Man pleads guilty but mentally ill to stabbing Tinder date, elderly woman
Jan 19, 2024, 2:43 PM | Updated: 2:44 pm
(Davis County Sheriff's Office)
BOUNTIFUL — A man has pleaded guilty to one charge of attempted aggravated murder and another count of attempted murder, almost two years after stabbing two women in Bountiful.
The man, identified as Kane Fairbank, was 18 at the time of the stabbings.
Fairbanks pleaded guilty but mentally ill to the two first-degree felony charges of attempted aggravated murder and attempted murder, but pleaded not guilty to charges of aggravated kidnapping, and obstructing justice.
On May 12, 2022, court documents state Fairbanks met up with a woman he’d met on Tinder for a date at a park near Bountiful. He lured her to his car and began attacking her with a knife.
The woman escaped the vehicle and fled for help. As she was running, Fairbanks stabbed her in the back.
Fairbanks fled the area and found an elderly woman whom he also stabbed multiple times before being subdued by a citizen and taken into custody.
In the guilty plea, Fairbanks stated he committed the stabbings “while under the effects of an episode caused by schizoaffective disorder with psychotic affect.” (sic)
Court documents explain the guilty plea was a result of a plea bargain between Fairbanks and the prosecuting attorney.

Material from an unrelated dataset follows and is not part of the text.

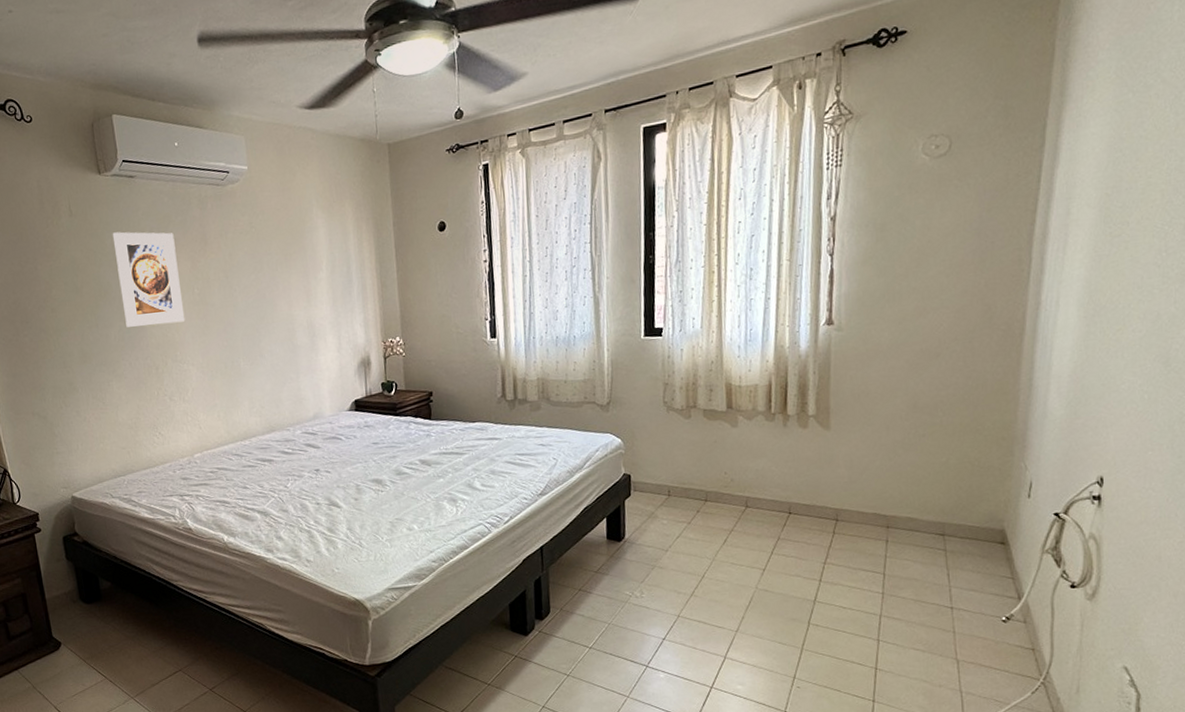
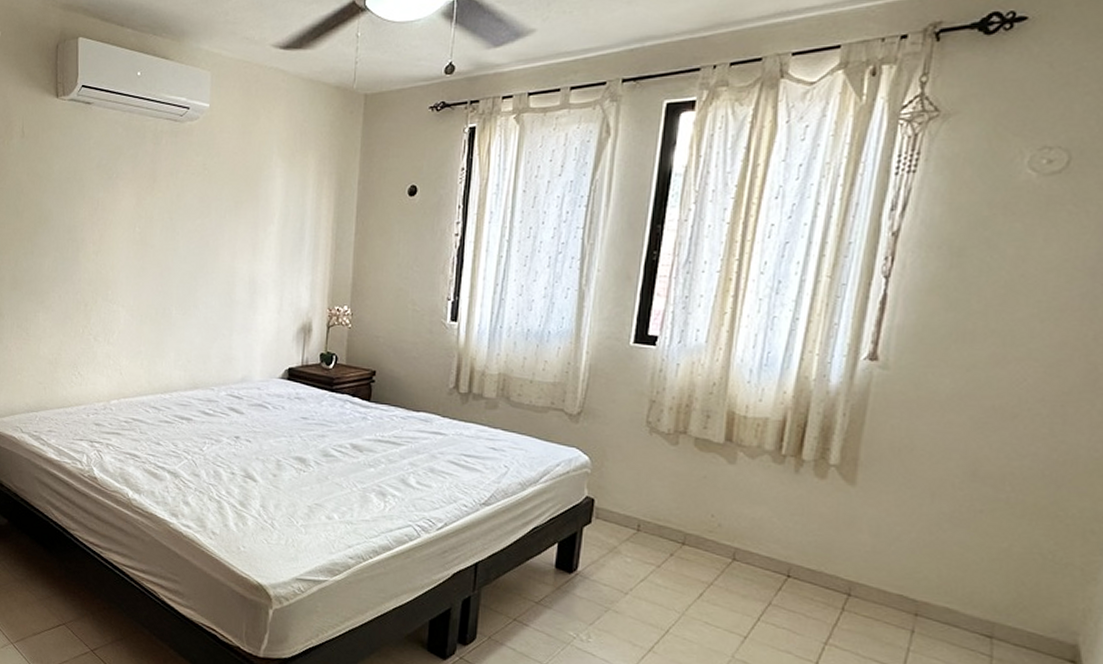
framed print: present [112,231,185,327] -> none [60,159,123,260]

It states, “Defendant will plead guilty but mentally ill to amended count 1: attempted aggravated murder, a first-degree felony and count 2; attempted murder, a first-degree felony. All remaining charges will be dismissed with prejudice…..The parties stipulate that the defendant was mentally ill at the time of the offense and that the plea shall be taken pursuant to 77-16a-103 as constituted on May 12, 2022. While I understand that I have a right to be sentenced under the current version of Utah Code Ann. § 77-16a-103, based on this plea agreement and concessions made by the state as part of it, I knowingly waive this right and am stipulating to be sentenced under the statute as it existed at the time I committed the above offenses.”
Utah law allows for modified sentencing for individuals who plead guilty but mentally ill.
The plea deal also called for a presentence investigation report, which is paperwork a judge can use to determine the right sentence for a defendant in a court case. The report is usually conducted by a probation officer, social worker, or psychologist within the probation department.
Another stipulation of the plea agreement was that the sentences in this case will run consecutively to each other resulting in a sentence of 18 years to life in prison.
Utah Code explains that for those who enter a guilty plea with a mental condition, the parties may determine whether the defendant did have a mental condition at the time of the crime and whether the defendant could benefit from treatment. The court will then consider if the mental condition is supported by enough evidence.
After that, the court can either accept the defendant’s plea of guilty with a mental condition or not accept it.
If the court determines the defendant could benefit from treatment, Utah Code outlines several different possibilities: sentencing could be deferred, treatment and supervision could be given as agreed on, and if the offense was a felony as it was in this case, the defendant could be placed in a “secure setting” for up to one year.
The court may determine that the defendant is eligible for supervised release as part of their treatment and supervision recommendations. For a felony, that would mean supervised release by Adult Probation and Parole for a period of up to one year or mental health supervision by a public or private entity that provides behavioral health services and is approved by the court.